Bruce Gibbs, who purchased the Lobby Restaurant more than a decade ago, said he was frustrated by parking restrictions and two years of bureaucratic arguments with the authority.
The Lobby Restaurant was launched almost 50 years ago after politicians pushed for local dining options. It has changed considerably since then. Rather than serving politicians or staffers, it's now a function destination.
"I know that what we do is not everyone's cup of tea but I have had to make changes to the restaurant because the top end of the market has died and I had to stay competitive," Mr Gibbs said.
"This is one of the oldest restaurants in Canberra with a political history and nostalgia. Thousands of people have been married here over the years."
Mr Gibbs has been told his lease will not be renewed beyond 2018 with the NCA set to determine the future use of the building and its condition.
"I want this history to be continued and it's a damn shame the Lobby is being killed off because of a two-year disagreement," he said.

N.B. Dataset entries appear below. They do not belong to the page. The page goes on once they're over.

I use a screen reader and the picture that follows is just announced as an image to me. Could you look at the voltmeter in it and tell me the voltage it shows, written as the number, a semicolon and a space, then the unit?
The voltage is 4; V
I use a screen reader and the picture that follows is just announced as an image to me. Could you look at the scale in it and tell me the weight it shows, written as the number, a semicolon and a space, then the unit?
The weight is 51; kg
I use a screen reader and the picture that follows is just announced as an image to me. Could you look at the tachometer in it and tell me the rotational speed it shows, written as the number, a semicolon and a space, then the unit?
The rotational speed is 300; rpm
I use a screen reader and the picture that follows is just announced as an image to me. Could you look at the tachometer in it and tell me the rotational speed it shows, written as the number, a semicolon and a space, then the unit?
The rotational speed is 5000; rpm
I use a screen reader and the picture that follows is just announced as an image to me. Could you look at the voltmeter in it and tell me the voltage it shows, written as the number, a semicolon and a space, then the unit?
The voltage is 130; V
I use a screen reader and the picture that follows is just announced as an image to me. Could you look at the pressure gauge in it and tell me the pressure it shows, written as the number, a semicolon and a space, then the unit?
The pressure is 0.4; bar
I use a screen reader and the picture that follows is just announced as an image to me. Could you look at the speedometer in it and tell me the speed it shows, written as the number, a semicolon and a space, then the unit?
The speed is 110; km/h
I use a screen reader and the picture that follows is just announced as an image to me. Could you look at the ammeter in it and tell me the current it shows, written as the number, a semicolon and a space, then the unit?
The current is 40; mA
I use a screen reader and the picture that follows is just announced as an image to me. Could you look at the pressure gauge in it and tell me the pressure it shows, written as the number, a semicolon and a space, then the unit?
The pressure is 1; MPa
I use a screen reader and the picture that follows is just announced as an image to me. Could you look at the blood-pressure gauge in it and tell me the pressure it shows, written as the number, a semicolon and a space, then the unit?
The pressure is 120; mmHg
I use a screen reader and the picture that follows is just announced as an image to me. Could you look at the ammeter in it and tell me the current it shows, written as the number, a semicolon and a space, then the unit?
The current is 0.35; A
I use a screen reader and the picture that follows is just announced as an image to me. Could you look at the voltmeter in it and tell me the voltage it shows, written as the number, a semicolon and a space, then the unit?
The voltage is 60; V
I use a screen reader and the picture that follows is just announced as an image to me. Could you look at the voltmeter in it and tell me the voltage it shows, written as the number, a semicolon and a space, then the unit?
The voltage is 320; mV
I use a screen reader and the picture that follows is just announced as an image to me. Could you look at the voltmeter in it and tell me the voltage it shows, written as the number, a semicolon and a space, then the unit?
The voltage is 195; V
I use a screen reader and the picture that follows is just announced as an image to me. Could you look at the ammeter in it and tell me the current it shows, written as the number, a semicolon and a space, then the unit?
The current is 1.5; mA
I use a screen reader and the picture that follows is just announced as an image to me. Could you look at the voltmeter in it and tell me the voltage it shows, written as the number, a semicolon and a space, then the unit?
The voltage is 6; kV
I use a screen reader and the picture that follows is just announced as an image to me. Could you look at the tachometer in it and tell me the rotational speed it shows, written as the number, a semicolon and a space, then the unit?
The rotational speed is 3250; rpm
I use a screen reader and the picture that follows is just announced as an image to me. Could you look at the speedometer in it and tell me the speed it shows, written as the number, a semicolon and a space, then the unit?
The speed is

An NCA spokeswoman said the authority had supported the business for many years, including expensive investments in external weather blinds.
Mr Gibbs, who also runs the acclaimed Cuppacumbalong egg farm near Tharwa, oversees a bakery on-site and sells his produce at market stalls on the weekend.
The NCA believe the bakery is a breach of his licence, although the spokeswoman said a blind eye had been turned in recent years.
Mr Gibbs said parking restrictions had made it almost impossible for him to sustain his baking as he risked fines without a designated loading zone.
"I ride my push-bike down to work every day and drive my cars back to my house because I can't afford to pay $150 in parking each week for them," he said.
The NCA advised Mr Gibbs it would consider installing a loading zone although it would not be his alone or available all day.
In October, Mr Gibbs offered to leave his license if the NCA paid close to $300,000 for his business name and fittings.
"I own the Lobby Restaurant and its good will," he said. "That can't be passed on to anyone unless I sell it."
The offer was rejected, although the authority offered to waive an early exit fee should all shop fittings be removed.
"The NCA continues to work with Mr Gibbs in relation to the property management of his business," the spokeswoman said.
"As the landlord of the building, the NCA continues to undertake regular repairs and maintenance as well as other property investments to assist with his business operations."